DATA UNDER STUDY -
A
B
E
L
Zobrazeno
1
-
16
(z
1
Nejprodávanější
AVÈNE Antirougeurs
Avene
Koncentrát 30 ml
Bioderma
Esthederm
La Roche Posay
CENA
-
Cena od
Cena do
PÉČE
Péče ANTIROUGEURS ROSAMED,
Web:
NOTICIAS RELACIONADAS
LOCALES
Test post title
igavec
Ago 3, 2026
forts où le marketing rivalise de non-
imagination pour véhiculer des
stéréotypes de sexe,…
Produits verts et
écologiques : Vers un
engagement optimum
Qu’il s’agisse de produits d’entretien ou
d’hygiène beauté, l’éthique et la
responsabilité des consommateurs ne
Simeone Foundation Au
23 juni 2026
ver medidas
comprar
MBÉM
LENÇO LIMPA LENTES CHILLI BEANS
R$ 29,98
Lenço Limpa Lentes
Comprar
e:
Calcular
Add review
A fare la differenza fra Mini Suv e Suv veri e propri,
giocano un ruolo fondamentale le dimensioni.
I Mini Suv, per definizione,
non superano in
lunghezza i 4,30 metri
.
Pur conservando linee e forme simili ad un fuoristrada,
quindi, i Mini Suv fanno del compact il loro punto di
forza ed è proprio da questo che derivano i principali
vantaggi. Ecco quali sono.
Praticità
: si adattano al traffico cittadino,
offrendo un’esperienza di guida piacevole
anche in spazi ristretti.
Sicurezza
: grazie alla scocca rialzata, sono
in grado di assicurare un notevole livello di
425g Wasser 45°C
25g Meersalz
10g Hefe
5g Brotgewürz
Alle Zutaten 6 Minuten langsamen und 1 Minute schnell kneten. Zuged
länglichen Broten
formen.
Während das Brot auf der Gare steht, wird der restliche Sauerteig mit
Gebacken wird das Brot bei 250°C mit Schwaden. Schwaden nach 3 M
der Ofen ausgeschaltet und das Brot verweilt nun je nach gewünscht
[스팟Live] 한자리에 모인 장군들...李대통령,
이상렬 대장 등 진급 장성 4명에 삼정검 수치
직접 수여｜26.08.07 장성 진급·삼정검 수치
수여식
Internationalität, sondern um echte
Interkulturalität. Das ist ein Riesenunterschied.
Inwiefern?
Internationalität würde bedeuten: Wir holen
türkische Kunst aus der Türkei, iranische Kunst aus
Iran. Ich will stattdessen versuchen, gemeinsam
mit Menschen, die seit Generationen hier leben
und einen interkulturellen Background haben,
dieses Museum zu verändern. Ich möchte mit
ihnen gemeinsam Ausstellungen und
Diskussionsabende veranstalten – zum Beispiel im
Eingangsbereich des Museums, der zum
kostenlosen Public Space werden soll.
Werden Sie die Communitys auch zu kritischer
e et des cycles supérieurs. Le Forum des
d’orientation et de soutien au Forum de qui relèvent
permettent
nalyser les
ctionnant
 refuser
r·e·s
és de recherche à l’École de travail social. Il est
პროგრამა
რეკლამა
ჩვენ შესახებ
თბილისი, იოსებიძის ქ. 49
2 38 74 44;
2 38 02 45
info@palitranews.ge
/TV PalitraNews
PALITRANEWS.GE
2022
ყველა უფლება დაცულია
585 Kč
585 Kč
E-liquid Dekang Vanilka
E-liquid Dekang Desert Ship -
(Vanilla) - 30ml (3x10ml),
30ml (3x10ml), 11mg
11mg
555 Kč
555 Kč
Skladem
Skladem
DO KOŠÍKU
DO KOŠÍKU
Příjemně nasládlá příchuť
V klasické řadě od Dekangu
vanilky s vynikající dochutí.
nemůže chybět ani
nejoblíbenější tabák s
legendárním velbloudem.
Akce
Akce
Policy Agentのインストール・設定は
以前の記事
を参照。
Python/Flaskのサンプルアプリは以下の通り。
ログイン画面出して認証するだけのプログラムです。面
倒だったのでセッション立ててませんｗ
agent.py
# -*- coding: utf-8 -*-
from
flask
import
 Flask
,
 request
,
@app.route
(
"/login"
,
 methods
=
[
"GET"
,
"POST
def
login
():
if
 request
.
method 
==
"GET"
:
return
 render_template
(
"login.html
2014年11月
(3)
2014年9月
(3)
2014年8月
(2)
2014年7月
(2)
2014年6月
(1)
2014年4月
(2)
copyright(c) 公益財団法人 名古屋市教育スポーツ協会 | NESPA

INSTRUCTIONS TO FOLLOW - All the material, top to bottom: write it out again precisely.

WORKED SOLUTION -
A
B
E
L
Zobrazeno
1
-
16
(z
1
Nejprodávanější
AVÈNE Antirougeurs
Avene
Koncentrát 30 ml
Bioderma
Esthederm
La Roche Posay
CENA
-
Cena od
Cena do
PÉČE
Péče ANTIROUGEURS ROSAMED,
Web:
NOTICIAS RELACIONADAS
LOCALES
Test post title
igavec
Ago 3, 2026
forts où le marketing rivalise de non-
imagination pour véhiculer des
stéréotypes de sexe,…
Produits verts et
écologiques : Vers un
engagement optimum
Qu’il s’agisse de produits d’entretien ou
d’hygiène beauté, l’éthique et la
responsabilité des consommateurs ne
Simeone Foundation Au
23 juni 2026
ver medidas
comprar
MBÉM
LENÇO LIMPA LENTES CHILLI BEANS
R$ 29,98
Lenço Limpa Lentes
Comprar
e:
Calcular
Add review
A fare la differenza fra Mini Suv e Suv veri e propri,
giocano un ruolo fondamentale le dimensioni.
I Mini Suv, per definizione,
non superano in
lunghezza i 4,30 metri
.
Pur conservando linee e forme simili ad un fuoristrada,
quindi, i Mini Suv fanno del compact il loro punto di
forza ed è proprio da questo che derivano i principali
vantaggi. Ecco quali sono.
Praticità
: si adattano al traffico cittadino,
offrendo un’esperienza di guida piacevole
anche in spazi ristretti.
Sicurezza
: grazie alla scocca rialzata, sono
in grado di assicurare un notevole livello di
425g Wasser 45°C
25g Meersalz
10g Hefe
5g Brotgewürz
Alle Zutaten 6 Minuten langsamen und 1 Minute schnell kneten. Zuged
länglichen Broten
formen.
Während das Brot auf der Gare steht, wird der restliche Sauerteig mit
Gebacken wird das Brot bei 250°C mit Schwaden. Schwaden nach 3 M
der Ofen ausgeschaltet und das Brot verweilt nun je nach gewünscht
[스팟Live] 한자리에 모인 장군들...李대통령,
이상렬 대장 등 진급 장성 4명에 삼정검 수치
직접 수여｜26.08.07 장성 진급·삼정검 수치
수여식
Internationalität, sondern um echte
Interkulturalität. Das ist ein Riesenunterschied.
Inwiefern?
Internationalität würde bedeuten: Wir holen
türkische Kunst aus der Türkei, iranische Kunst aus
Iran. Ich will stattdessen versuchen, gemeinsam
mit Menschen, die seit Generationen hier leben
und einen interkulturellen Background haben,
dieses Museum zu verändern. Ich möchte mit
ihnen gemeinsam Ausstellungen und
Diskussionsabende veranstalten – zum Beispiel im
Eingangsbereich des Museums, der zum
kostenlosen Public Space werden soll.
Werden Sie die Communitys auch zu kritischer
e et des cycles supérieurs. Le Forum des
d’orientation et de soutien au Forum de qui relèvent
permettent
nalyser les
ctionnant
 refuser
r·e·s
és de recherche à l’École de travail social. Il est
პროგრამა
რეკლამა
ჩვენ შესახებ
თბილისი, იოსებიძის ქ. 49
2 38 74 44;
2 38 02 45
info@palitranews.ge
/TV PalitraNews
PALITRANEWS.GE
2022
ყველა უფლება დაცულია
585 Kč
585 Kč
E-liquid Dekang Vanilka
E-liquid Dekang Desert Ship -
(Vanilla) - 30ml (3x10ml),
30ml (3x10ml), 11mg
11mg
555 Kč
555 Kč
Skladem
Skladem
DO KOŠÍKU
DO KOŠÍKU
Příjemně nasládlá příchuť
V klasické řadě od Dekangu
vanilky s vynikající dochutí.
nemůže chybět ani
nejoblíbenější tabák s
legendárním velbloudem.
Akce
Akce
Policy Agentのインストール・設定は
以前の記事
を参照。
Python/Flaskのサンプルアプリは以下の通り。
ログイン画面出して認証するだけのプログラムです。面
倒だったのでセッション立ててませんｗ
agent.py
# -*- coding: utf-8 -*-
from
flask
import
 Flask
,
 request
,
@app.route
(
"/login"
,
 methods
=
[
"GET"
,
"POST
def
login
():
if
 request
.
method 
==
"GET"
:
return
 render_template
(
"login.html
2014年11月
(3)
2014年9月
(3)
2014年8月
(2)
2014年7月
(2)
2014年6月
(1)
2014年4月
(2)
copyright(c) 公益財団法人 名古屋市教育スポーツ協会 | NESPA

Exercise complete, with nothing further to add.